Thursday, August 20, 1998
Figuring out duties, rights, and responsibilities
Aug 20 1998
Background: I live with my girlfriend and her 6.5 year old daughter, have done so for 2.5 years.
Last night, we made a deal with the kid, that if she went the grocery and was good, we would get ice cream at the local parlor when she and her mom returned. I did not go with them to the grocery.
When they returned, we packed away the groceries, loaded up, and headed to the parlor. On the way, I asked, "How was the grocery store?" "Stressful!", replied my SO. "Then why are we going to get Ice Cream? Sarah, we're you good?", I retorted. "No", the kid said defiantly. At that point I said that we cannot get ice cream, and we returned to the house.
This morning, I looked on the table, and there sat a small bowl with Ice cream residue. The child received Ice cream from her mother, even though the child was not good???
So, now I look like the mean boyfriend!!!
I am not the child's parent, but it appears that I'm the only one who is going to enforce any rules with the child, but I don't feel that that is my entire duty.
Please Advise.
I do not see this situation as other posters have. I don't see how SO's decision to buy her daughter ice cream later that evening has anything to do with you.
You all agreed that if the child did not behave well at the store, then she would not go to the ice cream parlor on the way home. She didn't, you didn't. No one's authority was undermined.
What happened later is a separate event. Apparently, SO was alone with the child and decided that ice cream was appropriate then. Without further information, this sounds like a perfectly reasonable decision to me. No one agreed that there would be no more ice cream for life. It doesn't sound like the child went to the ice cream parlor at all.
I don't know where you were during all SO's interaction with the child. However, since you were not present, you sound like you are trying to run the household by remote control. Since you discuss only this one incident, I don't see why you doubt SO's judgment. She witnessed/endured the grocery store behavior. Why don't you trust her to decide how long the ice cream embargo should last? In my experience (and I once grounded my children for a month), the immediacy of a consequence is more important in disciplining young children than its duration is.
As you said, you are not this child's parent. So you have to consider the question: Who are you to be making decisions and enforcing rules at all? People on this board can't tell you what your role is. You have to work this out with SO. If you two decide that you will be a parental figure and that you will participate in parenting decisions and discipline, then set the ground rules and hammer out the details as a couple. Take a parenting class together, if possible. OTOH, maybe SO does not want your help or input in parenting her child. Either way, this sounds like a good time to figure out together what everyone's duties, rights, and responsibilities are.
jane
Aug 22 1998
I do not see this situation as other posters have. I don't see how SO's decision to buy her daughter ice cream later that evening has anything to do with you.
I have to disagree with you here. Steve wrote
Last night, we made a deal with the kid, that if she went the grocery and was good, we would get ice cream at the local parlor when she and her mom returned. I did not go with them to the grocery.
It certainly sounds like they made the decision together about the ice cream trip.
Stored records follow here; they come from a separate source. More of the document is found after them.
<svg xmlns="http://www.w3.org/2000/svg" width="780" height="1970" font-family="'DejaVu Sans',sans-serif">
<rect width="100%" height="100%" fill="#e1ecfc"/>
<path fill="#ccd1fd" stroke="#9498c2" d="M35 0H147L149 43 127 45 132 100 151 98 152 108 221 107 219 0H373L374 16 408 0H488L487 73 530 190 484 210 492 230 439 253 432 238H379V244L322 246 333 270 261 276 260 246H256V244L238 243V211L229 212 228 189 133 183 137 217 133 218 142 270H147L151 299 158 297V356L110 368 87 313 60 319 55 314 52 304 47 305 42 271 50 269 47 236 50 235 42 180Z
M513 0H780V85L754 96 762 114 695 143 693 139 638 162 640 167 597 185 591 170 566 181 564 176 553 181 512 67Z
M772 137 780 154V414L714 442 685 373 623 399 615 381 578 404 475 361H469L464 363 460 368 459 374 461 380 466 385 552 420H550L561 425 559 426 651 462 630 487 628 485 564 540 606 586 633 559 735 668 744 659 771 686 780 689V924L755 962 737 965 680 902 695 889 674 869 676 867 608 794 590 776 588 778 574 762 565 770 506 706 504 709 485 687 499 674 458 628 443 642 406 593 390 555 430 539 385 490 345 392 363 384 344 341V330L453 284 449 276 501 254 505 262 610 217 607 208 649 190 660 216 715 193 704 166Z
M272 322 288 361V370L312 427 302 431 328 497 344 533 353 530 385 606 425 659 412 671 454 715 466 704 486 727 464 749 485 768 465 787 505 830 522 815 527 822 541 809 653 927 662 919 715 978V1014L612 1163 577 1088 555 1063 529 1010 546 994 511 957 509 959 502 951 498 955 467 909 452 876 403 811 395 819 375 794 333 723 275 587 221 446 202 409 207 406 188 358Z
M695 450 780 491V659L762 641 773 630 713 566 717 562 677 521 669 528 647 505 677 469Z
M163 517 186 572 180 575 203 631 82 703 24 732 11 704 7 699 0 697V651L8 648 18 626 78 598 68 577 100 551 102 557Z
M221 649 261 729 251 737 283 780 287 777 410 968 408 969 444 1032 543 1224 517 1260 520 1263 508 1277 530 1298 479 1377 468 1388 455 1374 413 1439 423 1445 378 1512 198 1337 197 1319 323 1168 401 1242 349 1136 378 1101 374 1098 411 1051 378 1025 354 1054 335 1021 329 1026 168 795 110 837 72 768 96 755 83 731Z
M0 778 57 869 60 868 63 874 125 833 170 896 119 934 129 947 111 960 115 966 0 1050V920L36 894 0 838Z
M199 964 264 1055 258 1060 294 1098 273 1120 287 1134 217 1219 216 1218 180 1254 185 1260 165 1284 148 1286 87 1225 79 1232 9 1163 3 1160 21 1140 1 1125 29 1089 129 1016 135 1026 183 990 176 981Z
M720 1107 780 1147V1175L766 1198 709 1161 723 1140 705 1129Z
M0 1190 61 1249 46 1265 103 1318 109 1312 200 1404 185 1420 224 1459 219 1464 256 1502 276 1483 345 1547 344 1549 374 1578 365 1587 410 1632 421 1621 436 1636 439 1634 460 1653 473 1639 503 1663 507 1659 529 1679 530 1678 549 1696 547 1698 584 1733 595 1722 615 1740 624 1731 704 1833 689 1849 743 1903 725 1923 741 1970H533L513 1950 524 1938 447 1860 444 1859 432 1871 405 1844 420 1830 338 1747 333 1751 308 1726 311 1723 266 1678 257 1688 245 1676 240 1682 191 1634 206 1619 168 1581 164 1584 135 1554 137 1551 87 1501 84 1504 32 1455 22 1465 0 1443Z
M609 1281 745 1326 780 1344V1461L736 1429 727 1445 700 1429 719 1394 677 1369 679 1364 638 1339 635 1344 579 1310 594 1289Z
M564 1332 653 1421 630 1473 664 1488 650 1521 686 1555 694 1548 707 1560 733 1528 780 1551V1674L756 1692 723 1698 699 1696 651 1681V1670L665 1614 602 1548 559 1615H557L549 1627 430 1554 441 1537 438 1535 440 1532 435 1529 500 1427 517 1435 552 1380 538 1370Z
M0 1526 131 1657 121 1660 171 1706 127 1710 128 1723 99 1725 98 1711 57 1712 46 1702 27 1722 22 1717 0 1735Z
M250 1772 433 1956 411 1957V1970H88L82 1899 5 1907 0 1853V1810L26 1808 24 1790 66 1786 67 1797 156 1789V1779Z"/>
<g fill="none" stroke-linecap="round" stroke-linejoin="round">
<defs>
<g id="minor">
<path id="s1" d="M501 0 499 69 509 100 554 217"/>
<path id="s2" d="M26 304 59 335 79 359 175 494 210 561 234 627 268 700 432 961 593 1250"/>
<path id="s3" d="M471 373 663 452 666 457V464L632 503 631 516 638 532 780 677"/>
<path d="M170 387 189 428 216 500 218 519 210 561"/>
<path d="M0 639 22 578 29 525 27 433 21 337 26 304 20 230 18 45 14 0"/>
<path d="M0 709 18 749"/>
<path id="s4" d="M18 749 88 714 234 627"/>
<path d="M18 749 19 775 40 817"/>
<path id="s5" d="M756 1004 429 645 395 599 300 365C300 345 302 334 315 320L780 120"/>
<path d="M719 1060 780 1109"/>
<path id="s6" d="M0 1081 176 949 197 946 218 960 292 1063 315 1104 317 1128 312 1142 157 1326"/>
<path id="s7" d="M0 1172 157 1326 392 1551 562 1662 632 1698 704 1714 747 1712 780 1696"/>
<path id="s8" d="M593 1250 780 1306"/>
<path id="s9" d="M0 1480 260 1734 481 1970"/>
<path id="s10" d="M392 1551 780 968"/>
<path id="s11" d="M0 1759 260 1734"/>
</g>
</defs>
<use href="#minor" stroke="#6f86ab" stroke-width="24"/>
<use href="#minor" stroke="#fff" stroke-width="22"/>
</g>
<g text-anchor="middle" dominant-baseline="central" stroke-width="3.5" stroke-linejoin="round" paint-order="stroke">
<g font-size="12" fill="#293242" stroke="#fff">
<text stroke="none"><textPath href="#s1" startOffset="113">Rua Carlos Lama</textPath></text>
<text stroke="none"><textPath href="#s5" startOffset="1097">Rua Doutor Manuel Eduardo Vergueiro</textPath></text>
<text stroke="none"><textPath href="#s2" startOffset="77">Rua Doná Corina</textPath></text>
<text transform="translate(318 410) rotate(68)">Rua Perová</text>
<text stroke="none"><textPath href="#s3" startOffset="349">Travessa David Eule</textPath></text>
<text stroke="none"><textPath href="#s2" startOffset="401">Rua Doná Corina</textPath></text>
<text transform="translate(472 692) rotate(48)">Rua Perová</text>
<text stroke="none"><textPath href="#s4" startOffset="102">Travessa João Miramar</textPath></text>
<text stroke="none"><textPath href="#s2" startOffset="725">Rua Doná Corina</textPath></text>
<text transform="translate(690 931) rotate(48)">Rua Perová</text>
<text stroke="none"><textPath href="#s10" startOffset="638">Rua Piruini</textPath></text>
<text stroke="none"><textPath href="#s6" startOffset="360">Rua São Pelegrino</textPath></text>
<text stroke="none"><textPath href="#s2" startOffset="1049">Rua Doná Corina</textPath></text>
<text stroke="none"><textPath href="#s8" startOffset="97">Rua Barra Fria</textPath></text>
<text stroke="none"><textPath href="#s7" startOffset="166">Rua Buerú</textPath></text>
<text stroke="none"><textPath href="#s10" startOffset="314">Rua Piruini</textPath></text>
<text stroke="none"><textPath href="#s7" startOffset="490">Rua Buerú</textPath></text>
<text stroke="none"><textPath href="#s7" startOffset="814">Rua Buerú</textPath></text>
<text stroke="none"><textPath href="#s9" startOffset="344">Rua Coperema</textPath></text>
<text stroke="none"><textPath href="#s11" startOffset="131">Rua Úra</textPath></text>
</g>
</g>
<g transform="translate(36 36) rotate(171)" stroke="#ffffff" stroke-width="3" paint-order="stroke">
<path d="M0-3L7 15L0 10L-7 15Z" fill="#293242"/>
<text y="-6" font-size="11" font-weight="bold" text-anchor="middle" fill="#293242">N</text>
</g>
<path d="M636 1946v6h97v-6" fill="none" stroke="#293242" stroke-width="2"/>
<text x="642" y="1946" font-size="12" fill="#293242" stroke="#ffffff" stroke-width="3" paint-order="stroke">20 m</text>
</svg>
Even if Steve wasn't at the grocery store, the decision had already been made by both parents.
Secondly, Sarah knew she had misbehaved and she was playing one parent off against the other.
Steve did what he felt was necessary as a parent.(He is one!) Perhaps it would have been better to confront the mother after the fact but then Sarah would have succeeded in her goal.
I still don't see why their decision after the grocery store has anything to do with what happened later that night. A trip to the ice cream parlor as a reward during an outing is not the same as a dish of ice cream at the kitchen table before bed. As I said before, no one agreed that there would be no ice cream for life.
Steve is not a parent. I do not imply that no SO can assume parenting responsibilities. Steve said, "I am not the child's parent,..." I figure he knows.